Union HRD Minister Prakash Javadekar on Thursday condemned the definition of a "perfect female body" in a class 12 textbook as "sexist" and has ordered action in the matter even as the private publisher has decided to stop the printing and sale of the book.
Excerpts from the Physical Education textbook defining "36-24-36" as the "best body shape for females" yesterday created an outrage on social media with critics demanding that the text be withdrawn.
The book titled "Health and Physical Education" written by V K Sharma and published by Delhi-based New Saraswati House, is taught at various schools affiliated to CBSE.
CBSE, however, clarified that it "does not recommend any books by private publishers in its schools".
"I condemn the remarks in the book as sexist. The text is non-defendable and unacceptable. We have taken serious note of it. I have instructed the officers to take appropriate action in this regard," Javadekar told reporters.
"It is not an NCERT book but by a private publisher and action will be taken against them. We are also asking CBSE schools to follow NCERT books rather than private publishers in interest of earning profit," he added.

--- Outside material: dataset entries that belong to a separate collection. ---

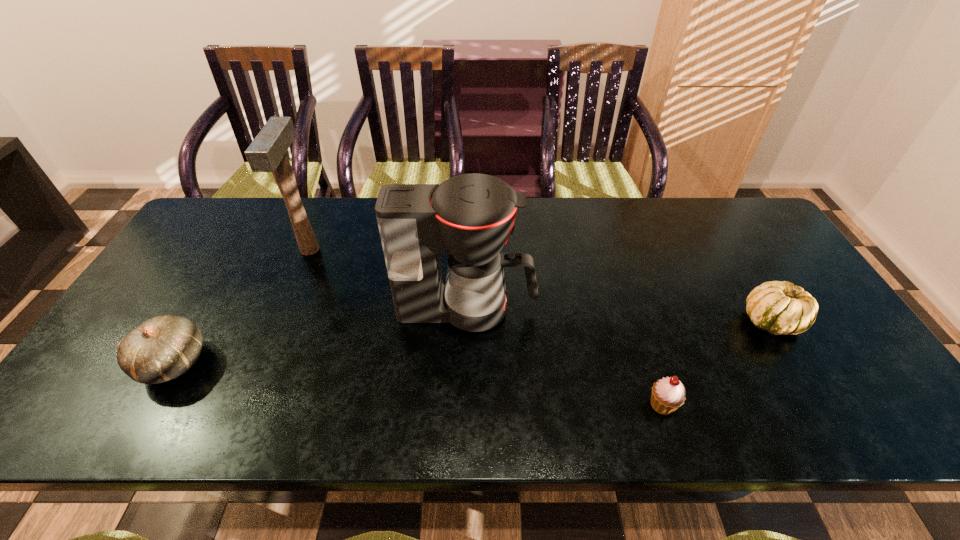
Locate an element on the screen. This screenshot has width=960, height=540. free region located on the left of the rightmost object is located at coordinates (724, 321).

The height and width of the screenshot is (540, 960). In order to click on vacant area situated 0.400m on the right of the shortest object in this screenshot , I will do `click(858, 404)`.

Locate an element on the screen. The image size is (960, 540). object present at the far edge is located at coordinates (267, 153).

At what (x,y) coordinates should I click in order to perform the action: click on object at the near edge. Please return your answer as a coordinate pair (x, y). Image resolution: width=960 pixels, height=540 pixels. Looking at the image, I should click on (668, 394).

In order to click on object that is at the left edge in this screenshot , I will do `click(162, 348)`.

The height and width of the screenshot is (540, 960). I want to click on object at the right edge, so [780, 308].

The width and height of the screenshot is (960, 540). Identify the location of vacant space at the far edge. (532, 227).

The image size is (960, 540). Identify the location of free space at the near edge. (253, 422).

Identify the location of vacant space at the left edge of the desktop. Image resolution: width=960 pixels, height=540 pixels. (221, 249).

This screenshot has width=960, height=540. In the image, there is a desktop. In order to click on vacant space at the right edge in this screenshot , I will do `click(808, 377)`.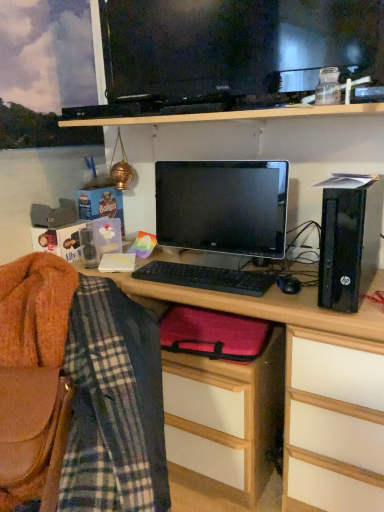
Describe the element at coordinates (288, 284) in the screenshot. I see `black plastic mouse at center` at that location.

Locate an element on the screen. The height and width of the screenshot is (512, 384). plaid fabric at left is located at coordinates (101, 413).

What is the approximate height of satin black monitor at center?

satin black monitor at center is 15.09 inches in height.

Locate an element on the screen. This screenshot has height=512, width=384. satin black monitor at center is located at coordinates (223, 206).

This screenshot has width=384, height=512. Describe the element at coordinates (206, 278) in the screenshot. I see `black matte keyboard at center` at that location.

Locate an element on the screen. Image resolution: width=384 pixels, height=512 pixels. black plastic mouse at center is located at coordinates coord(288,284).

Measure the distance between black glossy tv at upper center and satin black monitor at center.

black glossy tv at upper center is 15.27 inches from satin black monitor at center.

From the picture: Is black glossy tv at upper center behind satin black monitor at center?

No, the depth of black glossy tv at upper center is less than that of satin black monitor at center.

Which object is positioned more to the left, black glossy tv at upper center or satin black monitor at center?

black glossy tv at upper center.

Based on the photo, who is taller, black glossy tv at upper center or satin black monitor at center?

black glossy tv at upper center.

Based on the photo, can you see plaid fabric at left touching matte red laptop case at lower center?

plaid fabric at left is not next to matte red laptop case at lower center, and they're not touching.

Is plaid fabric at left further to camera compared to matte red laptop case at lower center?

No, plaid fabric at left is in front of matte red laptop case at lower center.

Is plaid fabric at left at the right side of matte red laptop case at lower center?

No, plaid fabric at left is not to the right of matte red laptop case at lower center.

From the image's perspective, is wooden desk at center over satin black monitor at center?

No, from the image's perspective, wooden desk at center is not on top of satin black monitor at center.

Locate an element on the screen. This screenshot has height=512, width=384. desk that is under the satin black monitor at center (from a real-world perspective) is located at coordinates (276, 313).

Which of these two, wooden desk at center or satin black monitor at center, is wider?

With larger width is wooden desk at center.

From a real-world perspective, which is physically below, wooden desk at center or satin black monitor at center?

From a 3D spatial view, wooden desk at center is below.

Is point (243, 284) positioned after point (246, 398)?

Yes, point (243, 284) is farther from viewer.

Which is in front, black matte keyboard at center or matte red laptop case at lower center?

Positioned in front is matte red laptop case at lower center.

Is matte red laptop case at lower center completely or partially inside black matte keyboard at center?

Definitely not — matte red laptop case at lower center is not inside black matte keyboard at center.

Is black matte keyboard at center bigger than matte red laptop case at lower center?

Incorrect, black matte keyboard at center is not larger than matte red laptop case at lower center.

From the image's perspective, who appears lower, black matte keyboard at center or black plastic computer tower at right?

black matte keyboard at center is shown below in the image.

The width and height of the screenshot is (384, 512). What are the coordinates of `computer tower located in front of the black matte keyboard at center` in the screenshot? It's located at (349, 239).

In the scene shown: Is black matte keyboard at center not within black plastic computer tower at right?

Absolutely, black matte keyboard at center is external to black plastic computer tower at right.

Is black matte keyboard at center smaller than black plastic computer tower at right?

Yes.

From a real-world perspective, who is located lower, black plastic mouse at center or black matte keyboard at center?

black matte keyboard at center.

Is black plastic mouse at center situated inside black matte keyboard at center or outside?

black plastic mouse at center is spatially situated outside black matte keyboard at center.

Is point (282, 276) less distant than point (199, 269)?

Yes, point (282, 276) is closer to viewer.

Measure the distance from satin black monitor at center to wooden desk at center.

satin black monitor at center and wooden desk at center are 8.03 inches apart.

Is satin black monitor at center next to wooden desk at center?

No, satin black monitor at center is not touching wooden desk at center.

Is satin black monitor at center turned away from wooden desk at center?

No, wooden desk at center is not at the back of satin black monitor at center.

Considering the sizes of objects satin black monitor at center and wooden desk at center in the image provided, who is taller, satin black monitor at center or wooden desk at center?

wooden desk at center is taller.

The width and height of the screenshot is (384, 512). In order to click on computer monitor on the right of black glossy tv at upper center in this screenshot , I will do `click(223, 206)`.

The width and height of the screenshot is (384, 512). Identify the location of file cabinet behind the plaid fabric at left. (224, 419).

From the image, which object appears to be nearer to wooden desk at center, satin black monitor at center or black glossy tv at upper center?

The object closer to wooden desk at center is satin black monitor at center.

Based on their spatial positions, is black glossy tv at upper center or matte red laptop case at lower center closer to wooden desk at center?

Among the two, matte red laptop case at lower center is located nearer to wooden desk at center.

Looking at the image, which one is located further to black matte keyboard at center, black plastic computer tower at right or matte red laptop case at lower center?

matte red laptop case at lower center is further to black matte keyboard at center.

When comparing their distances from black glossy tv at upper center, does black matte keyboard at center or black plastic mouse at center seem further?

The object further to black glossy tv at upper center is black plastic mouse at center.

Considering their positions, is plaid fabric at left positioned further to black plastic computer tower at right than black matte keyboard at center?

plaid fabric at left is further to black plastic computer tower at right.

Estimate the real-world distances between objects in this image. Which object is further from black matte keyboard at center, plaid fabric at left or matte red laptop case at lower center?

plaid fabric at left is further to black matte keyboard at center.

Looking at the image, which one is located closer to black plastic mouse at center, satin black monitor at center or black glossy tv at upper center?

satin black monitor at center lies closer to black plastic mouse at center than the other object.

Which object lies further to the anchor point black matte keyboard at center, wooden desk at center or black plastic mouse at center?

The publishers also announced that they have "stopped the printing, selling and distribution of the revised book with immediate effect".
"We do review our books from time to time but some points have remained uncorrected due to an oversight and hence the book will again be reviewed by our editorial board and any inconsistencies found will be corrected," the publishers added.
The excerpt from the chapter "Physiology and Sports" which is going viral read, "36-24-36 shape of females is considered the best. That is why in Miss World or Miss Universe competitions, such type of shape is also taken into consideration".
Various Twitter users shared picture of the mentioned text and demanded that the publishers withdraw the content and schools replace the book in their curriculum.
In a statement, the CBSE had said, "Schools are expected to exercise extreme care while selecting books of private publishers and the content must be scrutinised to preclude any objectionable content that hurts the feeling of any class, community, gender, religious group. Schools have to take responsibility of the content of the books prescribed by them".
The Human Resource Development ministry had last month said that CBSE has no mechanism to evaluate the quality of textbooks of private publishers and it has no mandate to prescribe or recommend textbooks other than those published by NCERT.